Equestrian...So hot right now

I could tell something was up a few weeks into the term when I walked into Collis and didn't get so much as a glance. Why? Because usually I turn a few heads. "Who does this girl think she is?" you're probably asking. Well let me add that on this day, as is the case at least five out of seven days a week, I was dressed to ride. I am an Equestrian. A member of that varsity team which so effortlessly combines athletics, animal intuition and now, thanks to the fashion tides of fall 2006, high style. If you follow fashion you know that the equestrian "look" is majorly in, and not just in Paris, Milan and New York. It's officially hit Hanover. That day that I strode into Collis, ready to grab some food before I drove to the barn, I was decked out in my usual uniform during riding season: breeches, half chaps and paddock boots. But I wasn't alone and the other person sporting the "look" was not on my team.

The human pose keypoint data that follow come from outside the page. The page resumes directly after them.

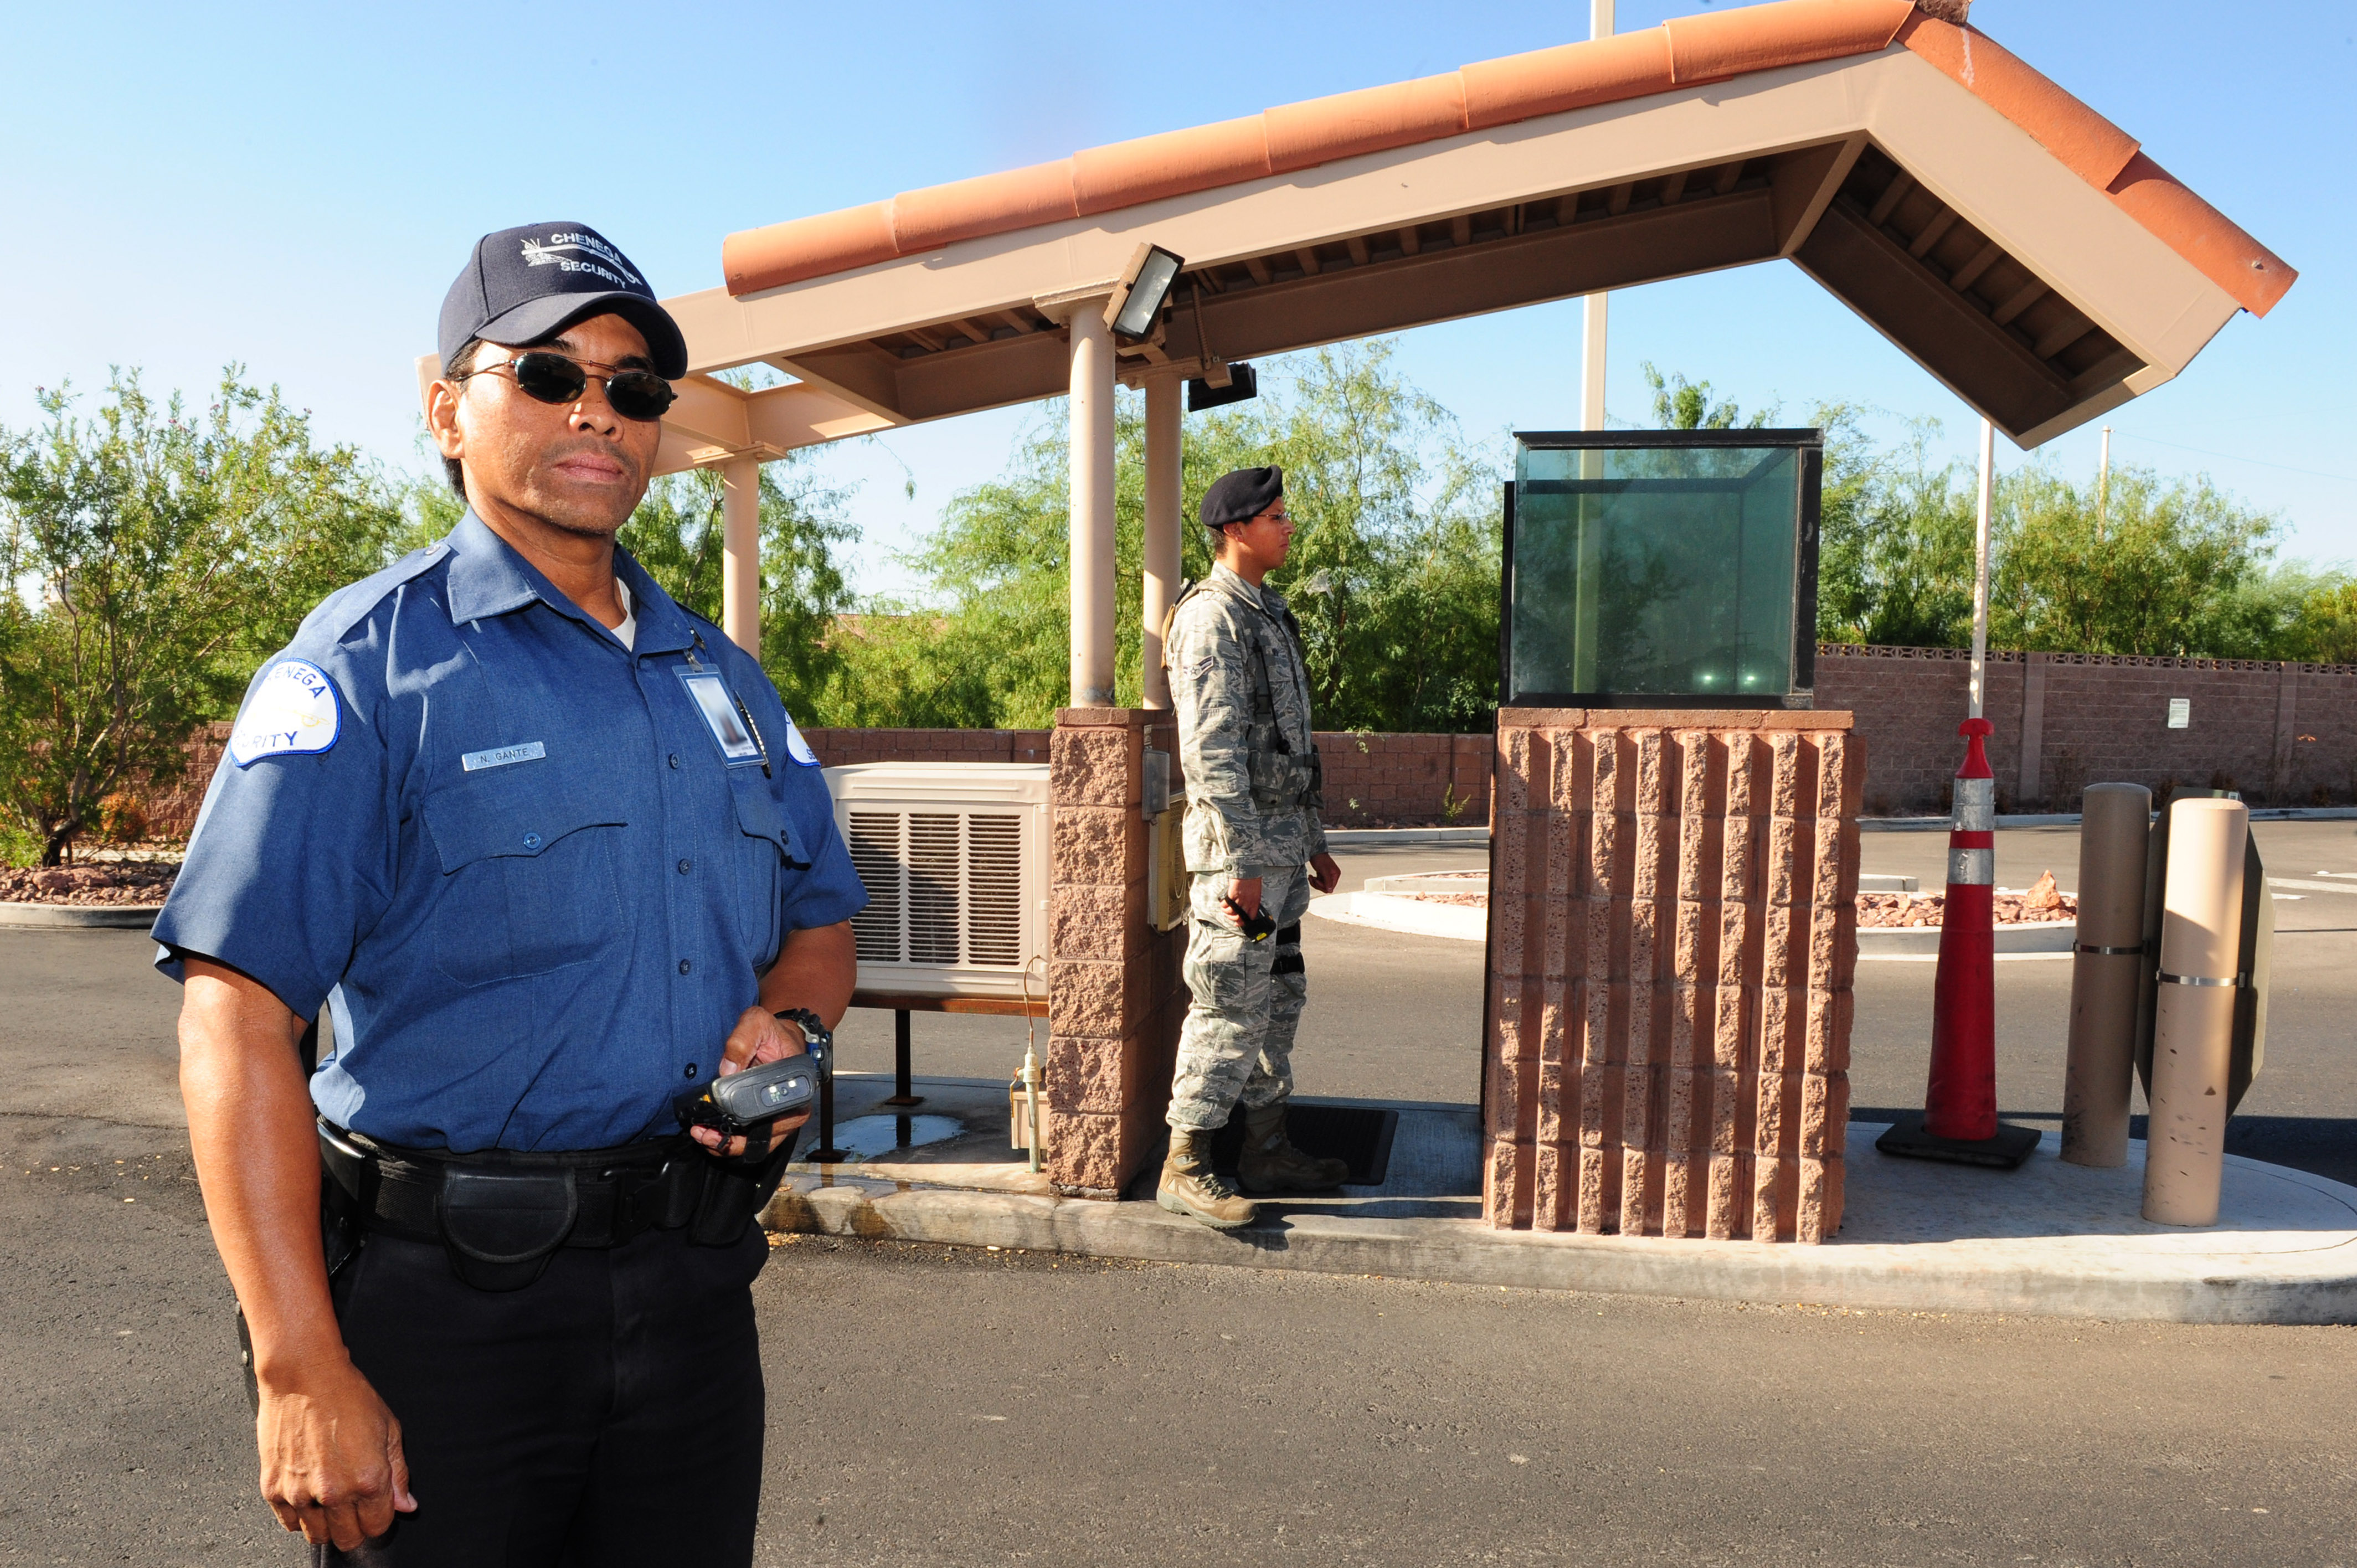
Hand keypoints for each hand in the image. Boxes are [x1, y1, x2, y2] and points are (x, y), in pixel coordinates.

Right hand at [256, 1356, 415, 1549]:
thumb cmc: (346, 1394)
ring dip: (327, 1524)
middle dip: (355, 1526)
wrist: (303, 1375)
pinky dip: (300, 1516)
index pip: (377, 1526)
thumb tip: (406, 1505)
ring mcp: (300, 1494)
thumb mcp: (389, 1428)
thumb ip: (399, 1473)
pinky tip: (309, 1494)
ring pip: (317, 1537)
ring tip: (331, 1499)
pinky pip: (288, 1523)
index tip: (377, 1507)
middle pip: (348, 1538)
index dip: (380, 1518)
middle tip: (355, 1506)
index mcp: (368, 1479)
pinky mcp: (273, 1490)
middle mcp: (334, 1492)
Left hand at [696, 1007, 813, 1156]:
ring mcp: (780, 1119)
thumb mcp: (757, 1023)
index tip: (726, 1120)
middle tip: (705, 1134)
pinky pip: (750, 1140)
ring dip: (729, 1146)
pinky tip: (709, 1135)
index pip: (778, 1117)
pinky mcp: (766, 1121)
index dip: (751, 1125)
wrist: (777, 1037)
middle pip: (767, 1139)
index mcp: (797, 1088)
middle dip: (734, 1143)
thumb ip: (742, 1040)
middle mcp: (793, 1109)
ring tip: (703, 1136)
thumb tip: (728, 1069)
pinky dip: (729, 1142)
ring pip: (757, 1145)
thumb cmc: (772, 1032)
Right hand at [1225, 876, 1263, 923]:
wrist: (1247, 868)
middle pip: (1239, 917)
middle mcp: (1248, 902)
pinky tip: (1223, 904)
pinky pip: (1226, 904)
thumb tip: (1246, 905)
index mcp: (1255, 902)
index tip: (1240, 922)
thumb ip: (1252, 899)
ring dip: (1226, 912)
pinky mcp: (1232, 895)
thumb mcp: (1256, 891)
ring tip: (1225, 909)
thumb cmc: (1252, 878)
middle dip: (1233, 918)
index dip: (1244, 921)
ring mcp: (1240, 899)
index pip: (1250, 917)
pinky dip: (1223, 905)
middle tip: (1231, 916)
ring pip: (1231, 912)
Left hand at [1308, 852, 1340, 894]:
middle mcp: (1333, 876)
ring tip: (1310, 877)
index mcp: (1336, 874)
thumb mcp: (1324, 870)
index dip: (1323, 886)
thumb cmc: (1320, 858)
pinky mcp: (1322, 875)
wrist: (1314, 852)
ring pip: (1321, 886)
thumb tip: (1330, 891)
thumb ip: (1328, 881)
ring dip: (1314, 883)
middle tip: (1312, 879)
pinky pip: (1318, 882)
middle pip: (1325, 887)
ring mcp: (1327, 876)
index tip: (1317, 880)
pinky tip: (1310, 876)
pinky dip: (1313, 880)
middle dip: (1317, 885)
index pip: (1330, 887)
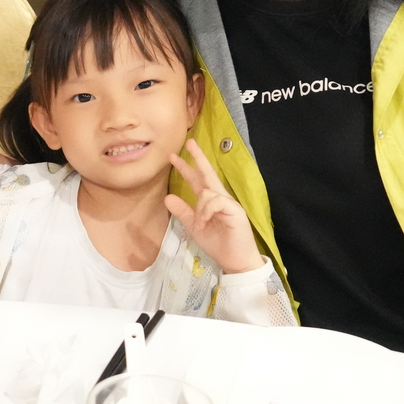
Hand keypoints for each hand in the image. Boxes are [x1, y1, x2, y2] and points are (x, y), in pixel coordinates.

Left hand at [166, 139, 262, 273]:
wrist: (235, 261)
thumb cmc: (218, 244)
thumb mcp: (194, 227)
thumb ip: (183, 212)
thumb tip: (168, 197)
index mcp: (210, 202)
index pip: (198, 180)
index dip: (186, 168)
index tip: (173, 156)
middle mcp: (220, 198)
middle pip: (208, 174)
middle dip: (198, 158)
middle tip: (189, 142)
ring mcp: (229, 203)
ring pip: (207, 191)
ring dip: (199, 208)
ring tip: (200, 224)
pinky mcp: (235, 210)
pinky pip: (215, 201)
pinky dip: (206, 211)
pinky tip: (204, 222)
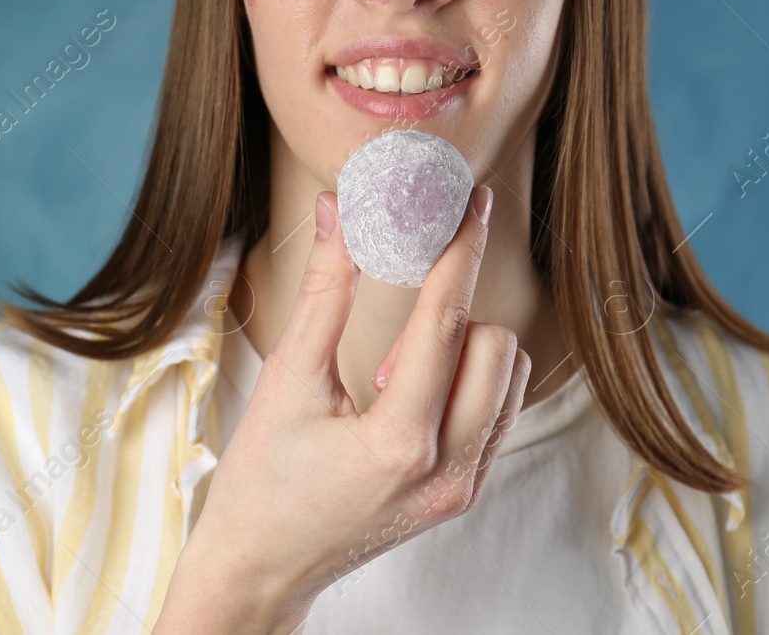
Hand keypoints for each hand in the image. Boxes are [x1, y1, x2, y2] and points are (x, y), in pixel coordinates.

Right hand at [154, 185, 530, 633]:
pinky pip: (498, 409)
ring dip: (463, 350)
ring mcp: (464, 487)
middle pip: (494, 345)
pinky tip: (411, 393)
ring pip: (506, 376)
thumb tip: (339, 210)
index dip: (460, 250)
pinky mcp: (466, 492)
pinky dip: (469, 380)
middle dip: (452, 315)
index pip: (447, 323)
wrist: (262, 568)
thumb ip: (323, 290)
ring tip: (391, 376)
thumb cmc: (261, 481)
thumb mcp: (286, 379)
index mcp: (398, 443)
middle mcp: (448, 471)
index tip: (472, 200)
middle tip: (389, 337)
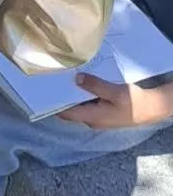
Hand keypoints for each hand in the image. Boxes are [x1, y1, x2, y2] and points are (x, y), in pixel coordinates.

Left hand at [57, 74, 172, 129]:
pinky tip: (81, 80)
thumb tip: (77, 79)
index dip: (53, 103)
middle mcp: (92, 119)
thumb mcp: (115, 92)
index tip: (44, 91)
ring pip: (79, 105)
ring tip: (63, 76)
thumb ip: (95, 86)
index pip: (66, 113)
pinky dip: (83, 93)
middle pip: (70, 109)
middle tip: (52, 78)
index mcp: (92, 117)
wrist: (151, 109)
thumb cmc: (134, 103)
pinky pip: (88, 102)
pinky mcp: (103, 111)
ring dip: (73, 93)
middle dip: (62, 95)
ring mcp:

In fact, I realized, the reason I wasn't getting any stares was because my uniform was played out in a few variations on at least four people in Collis. Some had high leather boots over jeans, others had them over leggings, and I almost choked on my stir fry as I saw what looked like knee patches on the suspiciously breeches-like pants of another.

It's not that I am shocked to see horsey-gear in fashion because that's nothing new. Riding, despite my abhorrence of this image, is an elitist sport. Some of the most powerful, elegant women of our time have hunted and showed horses and in doing so, made the equestrian outfit synonymous with style. English royals always loved polo and hunting as did America's own royalty, Jackie Kennedy. Some labels are famous just for having that Equestrian accent. Herms, for example, first started business making harnesses, saddles and blankets. They next moved on jockey silks and by the 1920s they were dressing the general public for riding and more. So the look enters and exits the runways, like everything else, in cycles.

What started this resurgence? Well, there's a new line of royal blood hanging out at the barns. Charlotte Casiraghi, the daughter of Princess Caroline, granddaughter of Grace Kelly, is a show jumper in Monaco. Athina De Miranda, the daughter of Aristotle Onassis (note the connection to Jackie O), is a top show jumper and married to one of the best Brazilian riders. And then there's Georgina Bloomberg, the daughter of New York's mayor, who I grew up riding with and is now working hard to get to the Olympics. These girls grace the pages of fashion magazines on a daily basis so it was only a matter of time before their favorite hobbies became inspiration for the designers who dress them.

The equestrian silhouette reared its head in fall 2005 and then came on strong a year later in the lines of DSquared, Balenciaga, Chanel and of course, Herms. The look is classic: fitted jackets, breeches or skinny jeans, tall elegant boots up to the knee and in some extreme cases, gloves and a hunt cap.

Even so, I was surprised to see Dartmouth, a place I don't consider particularly in tune with the less practical side of style, pulling out the riding look right and left. It seems with each day, more Dartmouth girls are pulling on leather boots and striding off to class. It's all summed up by what I heard a girl say as I walked by the other day: "Equestrian is hot right now." Yes, yes it is.